The boat launch offers the lowest perspective to the hunting bald eagles, so if there's action at this end, you should come away with some great photos. Once the sun gets higher up in the sky, I like to move to the fence line and climb down the rocks to keep that same perspective.
Well now that I have shared some tips for viewing, I'm going to include a couple of other essential shooting tips for this location:
7 More Essential Tips For Photographing Eagles at Conowingo Dam
1. Exposing for highlights when shooting birds with white feathers is a must.
The feathering on the bald eagles is hugely challenging so be sure to capture the detail in the head feathers.

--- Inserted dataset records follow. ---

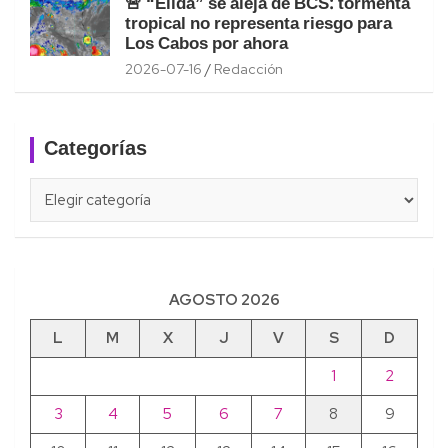
🚨 “Elida” se aleja de BCS: tormenta
tropical no representa riesgo para
Los Cabos por ahora
2026-07-16
Redacción
Categorías
Categorías
AGOSTO 2026
L
M
X
J
V
S
D
1
2
3
4
5
6
7
8
9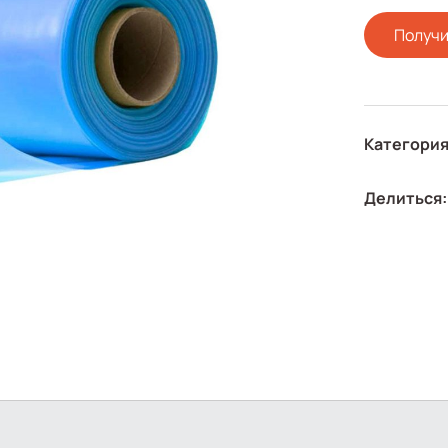
Получи
Категория
Делиться: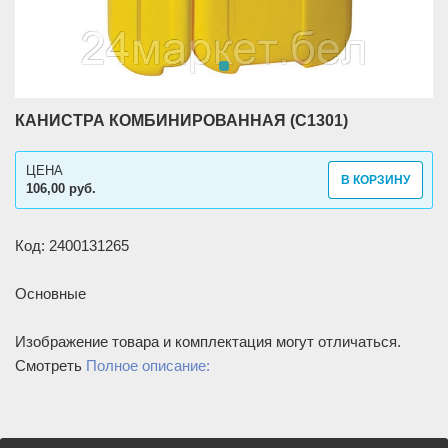
КАНИСТРА КОМБИНИРОВАННАЯ (C1301)
ЦЕНА
В КОРЗИНУ
106,00 руб.
Код: 2400131265
Основные
Изображение товара и комплектация могут отличаться.
Смотреть
Полное описание: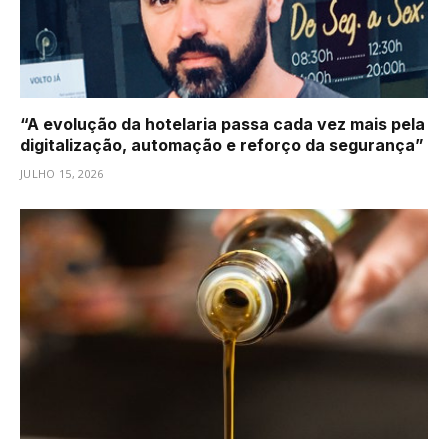
“A evolução da hotelaria passa cada vez mais pela
digitalização, automação e reforço da segurança”
JULHO 15, 2026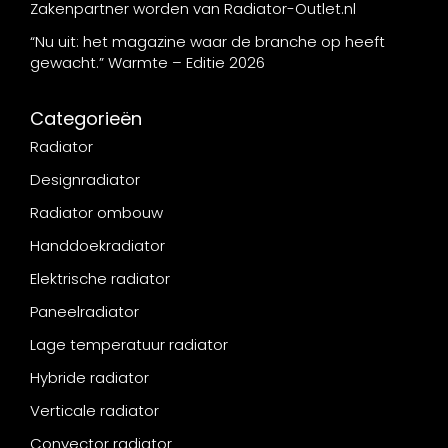
Zakenpartner worden van Radiator-Outlet.nl
“Nu uit: het magazine waar de branche op heeft
gewacht.” Warmte – Editie 2026
Categorieën
Radiator
Designradiator
Radiator ombouw
Handdoekradiator
Elektrische radiator
Paneelradiator
Lage temperatuur radiator
Hybride radiator
Verticale radiator
Convector radiator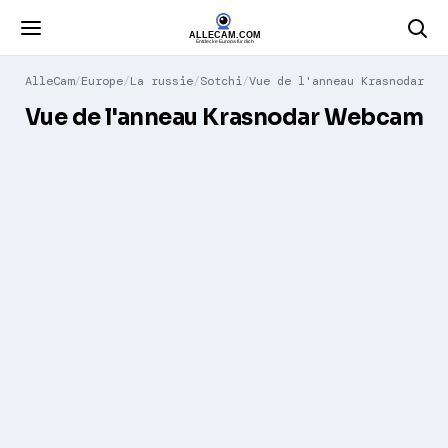
AlleCam
Europe
La russie
Sotchi
Vue de l'anneau Krasnodar
Vue de l'anneau Krasnodar Webcam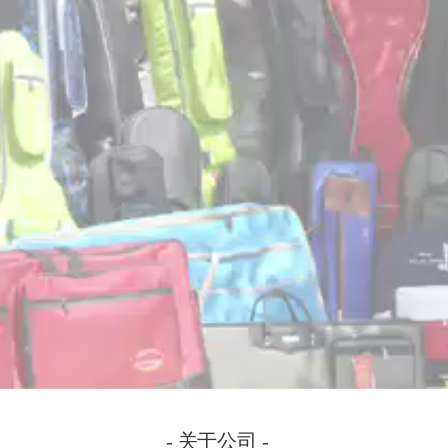
- 关于公司 -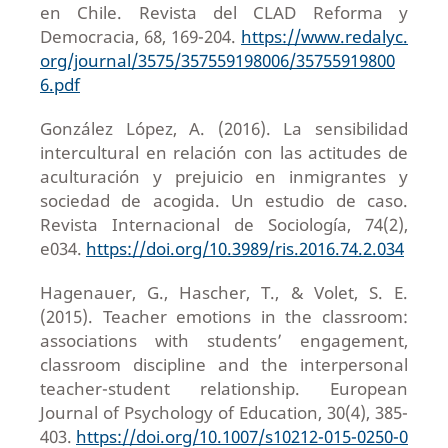
en Chile. Revista del CLAD Reforma y
Democracia, 68, 169-204.
https://www.redalyc.
org/journal/3575/357559198006/35755919800
6.pdf
González López, A. (2016). La sensibilidad
intercultural en relación con las actitudes de
aculturación y prejuicio en inmigrantes y
sociedad de acogida. Un estudio de caso.
Revista Internacional de Sociología, 74(2),
e034.
https://doi.org/10.3989/ris.2016.74.2.034
Hagenauer, G., Hascher, T., & Volet, S. E.
(2015). Teacher emotions in the classroom:
associations with students’ engagement,
classroom discipline and the interpersonal
teacher-student relationship. European
Journal of Psychology of Education, 30(4), 385-
403.
https://doi.org/10.1007/s10212-015-0250-0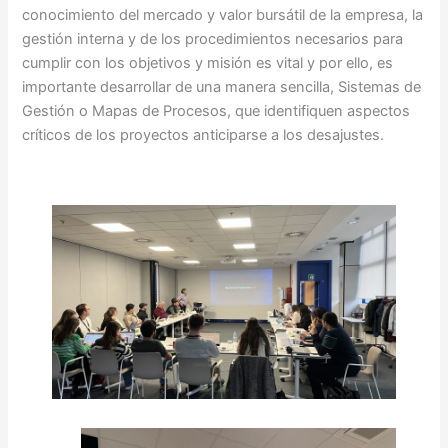
conocimiento del mercado y valor bursátil de la empresa, la
gestión interna y de los procedimientos necesarios para
cumplir con los objetivos y misión es vital y por ello, es
importante desarrollar de una manera sencilla, Sistemas de
Gestión o Mapas de Procesos, que identifiquen aspectos
críticos de los proyectos anticiparse a los desajustes.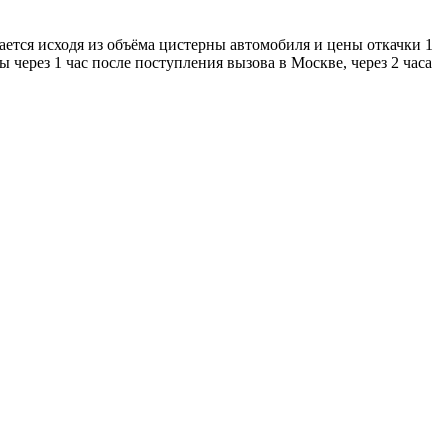
ается исходя из объёма цистерны автомобиля и цены откачки 1
через 1 час после поступления вызова в Москве, через 2 часа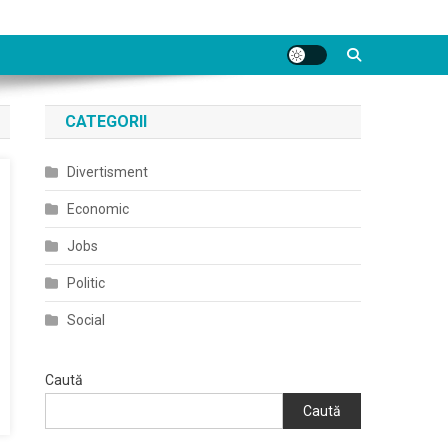
CATEGORII
Divertisment
Economic
Jobs
Politic
Social
Caută
Caută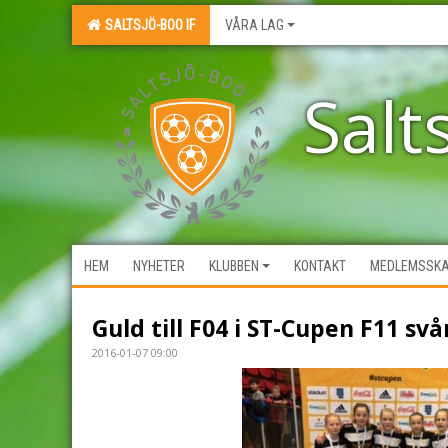
SALTSJÖ-BOO IF
VÅRA LAG
Salt
HEM
NYHETER
KLUBBEN
KONTAKT
MEDLEMSSK
Guld till F04 i ST-Cupen F11 svå
2016-01-07 09:00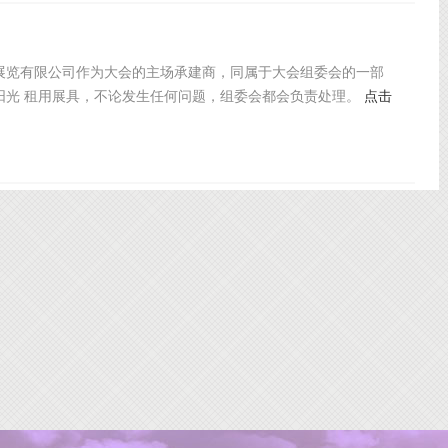
展览有限公司作为大会的主场承建商，同属于大会组委会的一部
阳光 租用展具，不论发生任何问题，组委会都会负责处理。
点击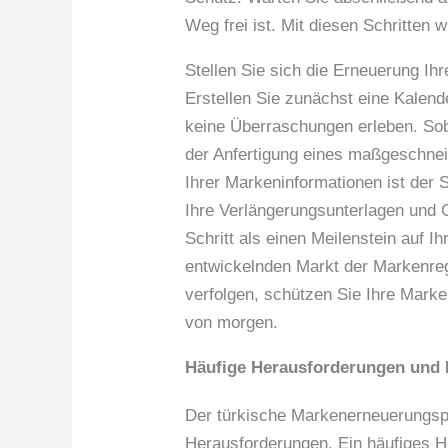
Weg frei ist. Mit diesen Schritten 
Stellen Sie sich die Erneuerung Ihr
Erstellen Sie zunächst eine Kalend
keine Überraschungen erleben. Soba
der Anfertigung eines maßgeschneid
Ihrer Markeninformationen ist der
Ihre Verlängerungsunterlagen und
Schritt als einen Meilenstein auf I
entwickelnden Markt der Markenregi
verfolgen, schützen Sie Ihre Marke
von morgen.
Häufige Herausforderungen und
Der türkische Markenerneuerungspr
Herausforderungen. Ein häufiges Hi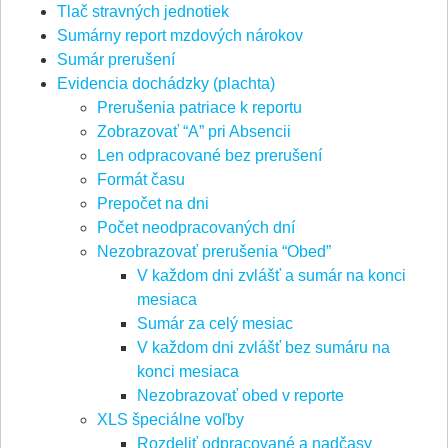
Tlač stravných jednotiek
Sumárny report mzdových nárokov
Sumár prerušení
Evidencia dochádzky (plachta)
Prerušenia patriace k reportu
Zobrazovať “A” pri Absencii
Len odpracované bez prerušení
Formát času
Prepočet na dni
Počet neodpracovaných dní
Nezobrazovať prerušenia “Obed”
V každom dni zvlášť a sumár na konci
mesiaca
Sumár za celý mesiac
V každom dni zvlášť bez sumáru na
konci mesiaca
Nezobrazovať obed v reporte
XLS špeciálne voľby
Rozdeliť odpracované a nadčasy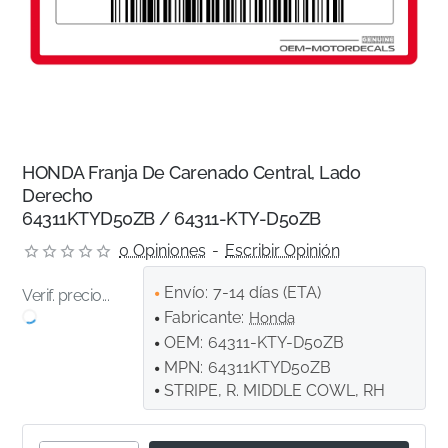
HONDA Franja De Carenado Central, Lado
Derecho
64311KTYD50ZB / 64311-KTY-D50ZB
0 Opiniones
-
Escribir Opinión
Envío:
7-14 días (ETA)
Verif. precio...
Fabricante:
Honda
OEM:
64311-KTY-D50ZB
MPN:
64311KTYD50ZB
STRIPE, R. MIDDLE COWL, RH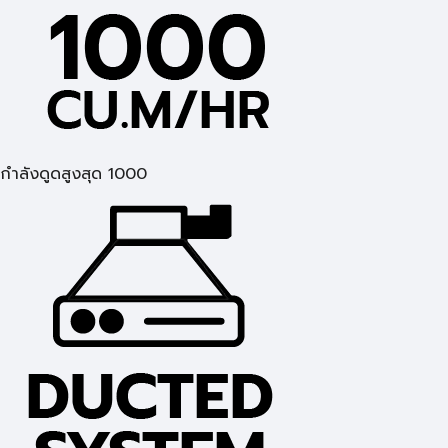
กำลังดูดสูงสุด 1000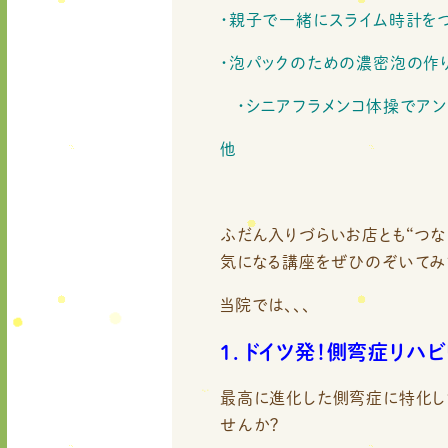
・親子で一緒にスライム時計をつ
・泡パックのための濃密泡の作り
・シニアフラメンコ体操でアン
他
ふだん入りづらいお店とも“つな
気になる講座をぜひのぞいてみて
当院では、、、
１．ドイツ発！側弯症リハ
最高に進化した側弯症に特化した
せんか？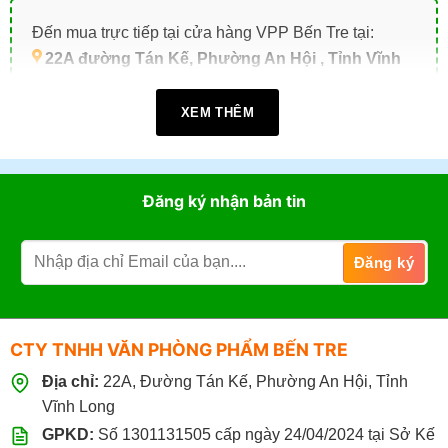
Đến mua trực tiếp tại cửa hàng VPP Bến Tre tại:
22A đường Tán Kế, Phường An Hội , Tỉnh Vĩnh
Long (TP. Bến Tre cũ)
.
XEM THÊM
Giờ làm việc:
07h30 - 17h30
(Từ: Thứ 2 đến Thứ 7,
Chủ Nhật: Nghỉ)
Đặt mua online tại website
https://vppbentre.vn
Đăng ký nhận bản tin
Đặt mua qua điện thoại:
0869.03.9090
096.339.3566
CTY TNHH VĂN PHÒNG PHẨM BẾN TRE
Địa chỉ:
22A, Đường Tán Kế, Phường An Hội, Tỉnh
Vĩnh Long
GPKD:
Số 1301131505 cấp ngày 24/04/2024 tại Sở Kế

A convenient way to set your settings for the above is to meter off the white signs either on the stanchion at the base of the dam or the sign across the river on the island.
2. Shutter Speed
Shooting at 1/1600 of a second should be fast enough since bald eagles don't usually fly that quickly, but I try not to go below 1/2000sec.
3. You Should Pay Attention to the Bird.
After an eagle grabs his fish, you pay attention to the head of the bird as it will then do what is called the “fish check.” After the eagle grabs its fish out of the water, and as it takes flight, it turns its head under its body and looks to see if it has the catch.
4. Food-Fight! Be Ready for Action
After the “fish check,” stay focused on that bird because more than likely a second, fish-less eagle will challenge yours for his catch. These fish-fights are the highlight of the day for photographers.
5. Be Ready to Move.
When an eagle with a fish flies over your head and up towards the parking lot, take note. That is an excellent spot to move to if you want a closeup of them while eating.
6. More Photo Ops.
Among the bald eagles expect to see plenty of turkey vultures, terns, cormorants and several species of gulls.
7. Lastly, the night before you plan to go, call the Conowingo hotline (1-888-457-4076)
The automated message will advise if generators are running. These generators open the dam's gates allowing water to flow, when this happens, the eagle action is better near the dam. This is because fish are sucked through the gates either killing them or putting them in an unconscious state making them easy prey for the eagles. Open generators = excited bald eagles = great photography opportunities!
When Friday morning arrived, so did the cold weather and strong winds. The temps didn’t get out of the 30’s, and with 30+ mph winds, the action was almost non-existent. It was so windy that I even saw a few seagulls walking! Never-the-less, any day at the Conowingo Dam is a good day when spent amongst old friends, new friends and watching the eagles soar!
Editor's Note on Damming Waterways:
There is much controversy surrounding the continued damming of waterways. Conowingo Dam is no exception. Constructed In 1928 to provide hydroelectric power, Conowingo Dam was hailed as a positive step in modernizing this part of the United States. After seventy-plus years of study, we now understand that damming can do more damage than good. Damming severely alters vast areas, in this case over 27,000 sq, miles (69,930 sq.km) . It destroys entire ecosystems and in some instances contributes to the extinction of species. Thanks to technological advances, energy once dependent on hydroelectric dams is now available from more efficient, environmentally friendly sources. We support efforts to restore the river and surrounding areas back to their natural and healthier states; a complicated and multifaceted challenge. However, there is rarely a single side to any question. Some species have been able to adapt and thrive in the artificial habitat created by Conowingo Dam. Bald Eagles are one example. While Destination: Wildlife does not support the obstruction of natural waterways, we do celebrate all of nature's species, as well as the economic opportunities responsible wildlife tourism can bring to communities. We encourage responsible bird and wildlife watching, wildlife photography, and the enjoyment of the Conowingo area's towns and businesses.